Lawmakers weigh legislation allowing them to negotiate fees.
Sometimes those hurt most by credit cards don't even own one.
At least that's the conclusion from an unusual alliance of merchants and consumer advocates fighting against what they say is an unfair, nonnegotiable fee charged by banks that issue credit cards.
They're supporting congressional efforts to establish a negotiation process to set interchange fees, a processing fee that they say currently fattens bankers' wallets and subsidizes credit-card rewards programs. Currently, credit-card issuing banks set these fees. Merchants have no say, and if they wish to accept credit-card payments, they must either raise prices or absorb the fee themselves.
As a result, advocates say, consumers often wind up paying more for goods and services.

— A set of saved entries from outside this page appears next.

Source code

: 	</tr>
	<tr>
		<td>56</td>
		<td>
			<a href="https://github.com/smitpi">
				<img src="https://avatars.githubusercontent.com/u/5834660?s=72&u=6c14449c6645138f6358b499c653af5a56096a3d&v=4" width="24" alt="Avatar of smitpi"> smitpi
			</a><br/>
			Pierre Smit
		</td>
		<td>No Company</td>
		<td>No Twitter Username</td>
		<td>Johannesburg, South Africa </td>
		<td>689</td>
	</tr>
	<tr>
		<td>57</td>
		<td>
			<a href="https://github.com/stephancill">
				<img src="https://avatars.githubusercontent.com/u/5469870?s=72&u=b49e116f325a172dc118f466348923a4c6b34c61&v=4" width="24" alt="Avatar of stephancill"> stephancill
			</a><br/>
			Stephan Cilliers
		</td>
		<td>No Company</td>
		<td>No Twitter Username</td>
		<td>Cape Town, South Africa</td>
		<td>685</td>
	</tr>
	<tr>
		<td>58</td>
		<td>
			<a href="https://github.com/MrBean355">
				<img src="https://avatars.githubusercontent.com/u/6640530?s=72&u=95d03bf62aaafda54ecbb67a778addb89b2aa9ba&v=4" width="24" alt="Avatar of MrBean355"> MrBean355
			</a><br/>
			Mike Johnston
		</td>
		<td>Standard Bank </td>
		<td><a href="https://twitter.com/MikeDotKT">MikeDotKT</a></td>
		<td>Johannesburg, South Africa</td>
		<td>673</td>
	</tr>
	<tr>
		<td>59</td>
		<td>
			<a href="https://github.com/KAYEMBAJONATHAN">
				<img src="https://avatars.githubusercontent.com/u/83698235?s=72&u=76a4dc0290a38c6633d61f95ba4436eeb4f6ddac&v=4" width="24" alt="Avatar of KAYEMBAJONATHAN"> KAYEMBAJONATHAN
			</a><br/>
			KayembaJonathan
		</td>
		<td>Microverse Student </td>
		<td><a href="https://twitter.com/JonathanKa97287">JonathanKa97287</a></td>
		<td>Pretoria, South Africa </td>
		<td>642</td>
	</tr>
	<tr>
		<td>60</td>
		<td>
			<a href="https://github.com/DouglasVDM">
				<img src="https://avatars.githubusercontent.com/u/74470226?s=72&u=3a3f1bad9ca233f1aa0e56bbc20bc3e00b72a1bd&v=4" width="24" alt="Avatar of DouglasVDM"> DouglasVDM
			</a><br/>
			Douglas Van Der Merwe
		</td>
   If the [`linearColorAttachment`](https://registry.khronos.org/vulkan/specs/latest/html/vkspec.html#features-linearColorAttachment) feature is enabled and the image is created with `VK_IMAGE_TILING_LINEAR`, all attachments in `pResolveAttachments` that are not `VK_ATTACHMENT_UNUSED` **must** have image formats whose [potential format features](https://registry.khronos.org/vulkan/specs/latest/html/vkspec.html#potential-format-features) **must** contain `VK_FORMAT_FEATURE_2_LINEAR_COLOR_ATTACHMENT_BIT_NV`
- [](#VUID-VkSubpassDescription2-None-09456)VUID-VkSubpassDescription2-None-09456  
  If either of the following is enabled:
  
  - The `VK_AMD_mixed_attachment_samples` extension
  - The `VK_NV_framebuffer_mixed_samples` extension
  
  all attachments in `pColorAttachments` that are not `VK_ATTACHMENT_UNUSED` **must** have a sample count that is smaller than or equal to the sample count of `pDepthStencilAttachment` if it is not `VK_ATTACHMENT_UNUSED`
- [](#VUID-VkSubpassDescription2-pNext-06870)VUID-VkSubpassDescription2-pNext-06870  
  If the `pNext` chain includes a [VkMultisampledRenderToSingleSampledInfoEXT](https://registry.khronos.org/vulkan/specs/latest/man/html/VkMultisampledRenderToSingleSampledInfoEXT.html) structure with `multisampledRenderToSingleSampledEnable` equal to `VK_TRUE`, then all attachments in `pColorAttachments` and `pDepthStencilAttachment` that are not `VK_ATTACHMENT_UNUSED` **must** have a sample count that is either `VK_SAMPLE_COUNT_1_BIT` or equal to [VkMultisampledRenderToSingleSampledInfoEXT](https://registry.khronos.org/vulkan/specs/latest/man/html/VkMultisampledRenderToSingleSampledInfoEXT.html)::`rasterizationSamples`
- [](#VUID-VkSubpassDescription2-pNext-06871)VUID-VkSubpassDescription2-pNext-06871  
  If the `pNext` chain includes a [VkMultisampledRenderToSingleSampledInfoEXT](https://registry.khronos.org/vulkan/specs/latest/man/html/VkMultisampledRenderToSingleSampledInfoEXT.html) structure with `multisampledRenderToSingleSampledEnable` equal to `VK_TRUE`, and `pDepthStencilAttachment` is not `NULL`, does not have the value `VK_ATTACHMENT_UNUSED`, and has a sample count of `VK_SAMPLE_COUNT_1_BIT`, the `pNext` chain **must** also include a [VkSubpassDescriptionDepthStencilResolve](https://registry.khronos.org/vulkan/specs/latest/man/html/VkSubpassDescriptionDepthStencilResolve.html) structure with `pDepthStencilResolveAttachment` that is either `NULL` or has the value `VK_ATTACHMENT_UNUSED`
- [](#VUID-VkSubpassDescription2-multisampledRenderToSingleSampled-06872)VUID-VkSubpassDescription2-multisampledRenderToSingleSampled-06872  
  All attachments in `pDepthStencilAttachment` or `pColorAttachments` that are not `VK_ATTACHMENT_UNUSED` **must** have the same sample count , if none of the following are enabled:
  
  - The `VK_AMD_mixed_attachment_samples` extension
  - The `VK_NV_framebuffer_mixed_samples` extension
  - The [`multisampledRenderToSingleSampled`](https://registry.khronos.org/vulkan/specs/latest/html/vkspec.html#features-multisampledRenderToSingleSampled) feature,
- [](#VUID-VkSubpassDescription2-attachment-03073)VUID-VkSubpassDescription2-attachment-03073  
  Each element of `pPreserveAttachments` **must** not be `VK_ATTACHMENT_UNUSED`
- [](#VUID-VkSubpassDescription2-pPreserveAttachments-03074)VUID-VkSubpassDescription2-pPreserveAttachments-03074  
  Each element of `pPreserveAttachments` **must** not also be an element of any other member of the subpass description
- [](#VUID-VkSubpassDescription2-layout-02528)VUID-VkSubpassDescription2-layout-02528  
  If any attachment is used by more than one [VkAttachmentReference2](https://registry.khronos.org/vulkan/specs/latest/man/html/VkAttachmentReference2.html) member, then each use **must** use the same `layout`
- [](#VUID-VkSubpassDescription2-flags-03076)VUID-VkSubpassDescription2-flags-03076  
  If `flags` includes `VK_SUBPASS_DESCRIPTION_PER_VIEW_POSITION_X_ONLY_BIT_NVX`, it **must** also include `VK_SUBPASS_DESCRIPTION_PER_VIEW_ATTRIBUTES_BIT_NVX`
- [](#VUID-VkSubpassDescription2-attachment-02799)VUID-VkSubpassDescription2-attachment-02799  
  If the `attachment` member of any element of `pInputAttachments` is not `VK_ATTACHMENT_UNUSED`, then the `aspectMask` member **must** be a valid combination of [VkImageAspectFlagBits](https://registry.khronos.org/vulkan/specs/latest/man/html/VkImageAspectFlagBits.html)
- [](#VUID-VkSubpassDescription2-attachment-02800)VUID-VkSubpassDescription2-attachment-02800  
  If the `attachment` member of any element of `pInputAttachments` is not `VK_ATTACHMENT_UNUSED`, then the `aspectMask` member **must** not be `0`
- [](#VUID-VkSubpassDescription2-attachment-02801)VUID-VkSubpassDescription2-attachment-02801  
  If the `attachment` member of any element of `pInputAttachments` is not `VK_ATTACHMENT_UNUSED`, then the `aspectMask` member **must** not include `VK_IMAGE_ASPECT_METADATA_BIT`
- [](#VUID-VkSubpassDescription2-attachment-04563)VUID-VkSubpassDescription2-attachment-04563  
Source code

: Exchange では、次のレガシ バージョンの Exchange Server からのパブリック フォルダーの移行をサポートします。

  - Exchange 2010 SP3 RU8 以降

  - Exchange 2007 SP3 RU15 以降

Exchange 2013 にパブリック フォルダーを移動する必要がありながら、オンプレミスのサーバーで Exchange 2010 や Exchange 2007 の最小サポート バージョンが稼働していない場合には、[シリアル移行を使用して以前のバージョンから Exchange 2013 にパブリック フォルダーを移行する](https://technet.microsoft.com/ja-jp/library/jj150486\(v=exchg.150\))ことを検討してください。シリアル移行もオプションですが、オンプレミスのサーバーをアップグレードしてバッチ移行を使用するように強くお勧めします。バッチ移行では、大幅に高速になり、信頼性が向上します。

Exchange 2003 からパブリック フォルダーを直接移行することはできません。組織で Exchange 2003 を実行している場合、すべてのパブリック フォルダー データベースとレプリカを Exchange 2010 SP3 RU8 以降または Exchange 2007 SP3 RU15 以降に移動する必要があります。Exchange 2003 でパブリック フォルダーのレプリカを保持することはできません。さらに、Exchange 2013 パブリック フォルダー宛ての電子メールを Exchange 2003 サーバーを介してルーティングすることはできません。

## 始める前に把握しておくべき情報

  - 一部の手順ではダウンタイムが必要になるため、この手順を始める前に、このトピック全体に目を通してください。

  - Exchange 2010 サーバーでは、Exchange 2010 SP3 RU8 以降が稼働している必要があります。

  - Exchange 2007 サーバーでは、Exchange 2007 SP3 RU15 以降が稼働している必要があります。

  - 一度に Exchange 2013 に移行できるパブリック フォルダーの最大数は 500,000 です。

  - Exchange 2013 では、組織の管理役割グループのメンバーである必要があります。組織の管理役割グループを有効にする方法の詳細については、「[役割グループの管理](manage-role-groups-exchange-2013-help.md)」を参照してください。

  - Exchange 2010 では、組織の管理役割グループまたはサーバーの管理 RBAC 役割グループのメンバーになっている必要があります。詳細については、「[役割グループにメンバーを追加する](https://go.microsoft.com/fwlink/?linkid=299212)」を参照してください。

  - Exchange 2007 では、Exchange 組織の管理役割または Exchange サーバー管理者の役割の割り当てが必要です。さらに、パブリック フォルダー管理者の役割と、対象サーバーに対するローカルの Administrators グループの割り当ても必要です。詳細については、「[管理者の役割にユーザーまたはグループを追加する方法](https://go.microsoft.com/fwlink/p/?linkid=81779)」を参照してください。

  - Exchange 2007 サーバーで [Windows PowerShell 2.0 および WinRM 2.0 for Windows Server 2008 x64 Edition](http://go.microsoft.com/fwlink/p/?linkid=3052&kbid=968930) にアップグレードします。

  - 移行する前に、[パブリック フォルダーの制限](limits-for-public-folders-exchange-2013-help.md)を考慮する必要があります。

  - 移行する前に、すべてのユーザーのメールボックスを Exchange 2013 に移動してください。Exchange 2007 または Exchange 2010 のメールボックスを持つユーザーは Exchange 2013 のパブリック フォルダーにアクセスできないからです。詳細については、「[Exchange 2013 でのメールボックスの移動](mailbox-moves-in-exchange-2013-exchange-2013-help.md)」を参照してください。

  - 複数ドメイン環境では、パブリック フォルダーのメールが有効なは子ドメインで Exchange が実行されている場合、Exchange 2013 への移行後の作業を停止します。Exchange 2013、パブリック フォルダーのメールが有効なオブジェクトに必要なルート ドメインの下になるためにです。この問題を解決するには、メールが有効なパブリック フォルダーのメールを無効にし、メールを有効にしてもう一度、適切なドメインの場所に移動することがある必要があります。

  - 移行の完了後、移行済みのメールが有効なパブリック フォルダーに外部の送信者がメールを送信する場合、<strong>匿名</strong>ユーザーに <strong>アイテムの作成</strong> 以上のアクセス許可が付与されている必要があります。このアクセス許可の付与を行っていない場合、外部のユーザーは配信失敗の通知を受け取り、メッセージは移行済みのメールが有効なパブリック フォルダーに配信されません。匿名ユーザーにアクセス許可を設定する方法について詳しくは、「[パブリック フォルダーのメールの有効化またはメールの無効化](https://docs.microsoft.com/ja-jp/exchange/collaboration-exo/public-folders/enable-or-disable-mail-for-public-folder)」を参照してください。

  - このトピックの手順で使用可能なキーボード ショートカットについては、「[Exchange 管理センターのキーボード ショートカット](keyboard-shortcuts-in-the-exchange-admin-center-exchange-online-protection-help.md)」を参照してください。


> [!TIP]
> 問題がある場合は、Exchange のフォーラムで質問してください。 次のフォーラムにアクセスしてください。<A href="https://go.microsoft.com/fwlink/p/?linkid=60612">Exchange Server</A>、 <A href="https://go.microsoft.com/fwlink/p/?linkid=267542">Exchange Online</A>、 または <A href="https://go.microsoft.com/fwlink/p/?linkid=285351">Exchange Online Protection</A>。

And the unbanked – those who lack credit cards with rewards benefits, such as frequent-flyer miles – are the hardest hit.
"The problem with the interchange fee is the have-nots: They're cross-subsidizing the miles of people who go on a ski vacation," says Edmund Mierzwinski, consumer program director for U.S. PIRG, the Washington-based federation for state public interest research groups.
Credit-card companies dispute arguments that interchange fees are burdensome and question who will benefit from legislation. Interfering with the free market, they say, may increase merchants' profits, while reducing available credit and rewards programs for consumers – without any guarantee of lower prices.
"Retailers pay approximately two pennies on the dollar to accept credit and debit payments. This rate has stayed fairly constant in the past decade – and in fact has decreased in the gas segment. In exchange, retailers see increased revenue, guaranteed and fast payment, and significant fraud protections," Trish Wexler, spokeswoman for the Electronic Payments Coalition, a group that includes payment-card networks, financial-services firms, and financial services trade associations, writes in an e-mail.